[Extracted page text data]
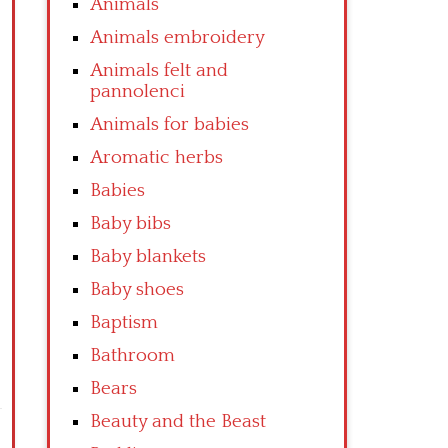
Animals
Animals embroidery
Animals felt and
pannolenci
Animals for babies
Aromatic herbs
Babies
Baby bibs
Baby blankets
Baby shoes
Baptism
Bathroom
Bears
Beauty and the Beast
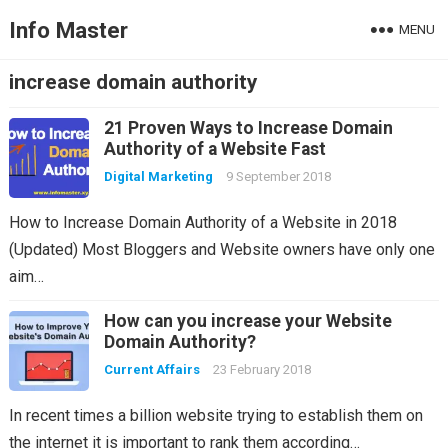
Info Master
MENU
increase domain authority
21 Proven Ways to Increase Domain
Authority of a Website Fast
Digital Marketing
9 September 2018
How to Increase Domain Authority of a Website in 2018
(Updated) Most Bloggers and Website owners have only one
aim…
How can you increase your Website
Domain Authority?
Current Affairs
23 February 2018
In recent times a billion website trying to establish them on
the internet it is important to rank them according…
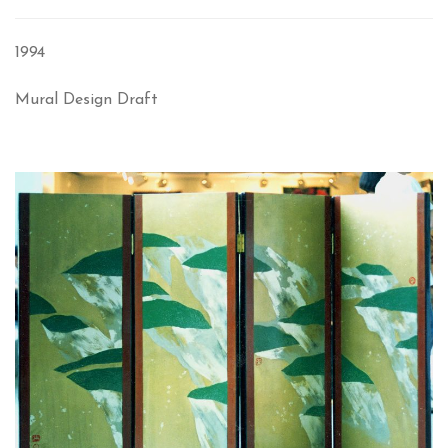
1994
Mural Design Draft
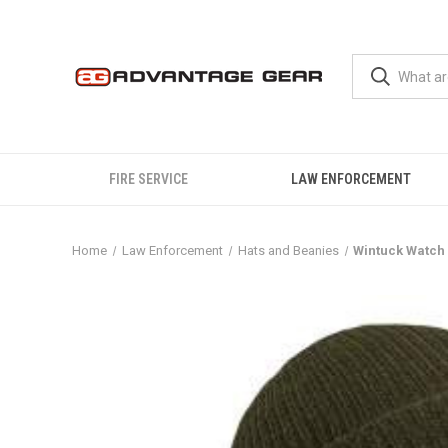
FIRE SERVICE
LAW ENFORCEMENT
Home
Law Enforcement
Hats and Beanies
Wintuck Watch 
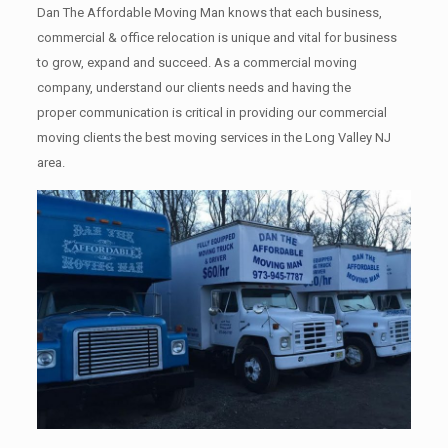
Dan The Affordable Moving Man knows that each business,
commercial & office relocation is unique and vital for business
to grow, expand and succeed. As a commercial moving
company, understand our clients needs and having the
proper communication is critical in providing our commercial
moving clients the best moving services in the Long Valley NJ
area.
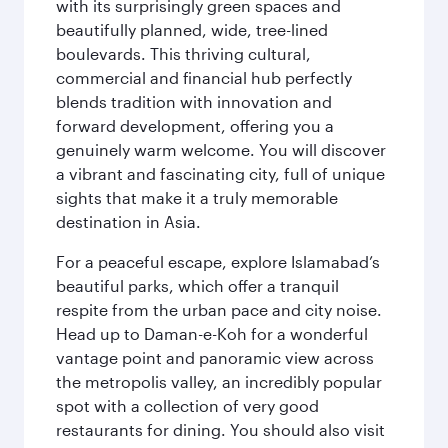
with its surprisingly green spaces and
beautifully planned, wide, tree-lined
boulevards. This thriving cultural,
commercial and financial hub perfectly
blends tradition with innovation and
forward development, offering you a
genuinely warm welcome. You will discover
a vibrant and fascinating city, full of unique
sights that make it a truly memorable
destination in Asia.
For a peaceful escape, explore Islamabad’s
beautiful parks, which offer a tranquil
respite from the urban pace and city noise.
Head up to Daman-e-Koh for a wonderful
vantage point and panoramic view across
the metropolis valley, an incredibly popular
spot with a collection of very good
restaurants for dining. You should also visit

*Exercise brief*.
Put the extracted page text lines into a JSON list of strings, one string per line, skipping blank lines and leaving out the pictures.

*Solution for this exercise*.
[
  "Animals",
  "Animals embroidery",
  "Animals felt and",
  "pannolenci",
  "Animals for babies",
  "Aromatic herbs",
  "Babies",
  "Baby bibs",
  "Baby blankets",
  "Baby shoes",
  "Baptism",
  "Bathroom",
  "Bears",
  "Beauty and the Beast",
  "Info Master",
  "MENU",
  "increase domain authority",
  "21 Proven Ways to Increase Domain",
  "Authority of a Website Fast",
  "Digital Marketing",
  "9 September 2018",
  "How to Increase Domain Authority of a Website in 2018",
  "(Updated) Most Bloggers and Website owners have only one",
  "aim…",
  "How can you increase your Website",
  "Domain Authority?",
  "Current Affairs",
  "23 February 2018",
  "In recent times a billion website trying to establish them on",
  "the internet it is important to rank them according…",
  "1994",
  "Mural Design Draft",
  "FIRE SERVICE",
  "LAW ENFORCEMENT",
  "Home",
  "Law Enforcement",
  "Hats and Beanies",
  "Wintuck Watch ",
  "Dan The Affordable Moving Man knows that each business,",
  "commercial & office relocation is unique and vital for business",
  "to grow, expand and succeed. As a commercial moving",
  "company, understand our clients needs and having the",
  "proper communication is critical in providing our commercial",
  "moving clients the best moving services in the Long Valley NJ",
  "area.",
  "with its surprisingly green spaces and",
  "beautifully planned, wide, tree-lined",
  "boulevards. This thriving cultural,",
  "commercial and financial hub perfectly",
  "blends tradition with innovation and",
  "forward development, offering you a",
  "genuinely warm welcome. You will discover",
  "a vibrant and fascinating city, full of unique",
  "sights that make it a truly memorable",
  "destination in Asia.",
  "For a peaceful escape, explore Islamabad’s",
  "beautiful parks, which offer a tranquil",
  "respite from the urban pace and city noise.",
  "Head up to Daman-e-Koh for a wonderful",
  "vantage point and panoramic view across",
  "the metropolis valley, an incredibly popular",
  "spot with a collection of very good",
  "restaurants for dining. You should also visit"
]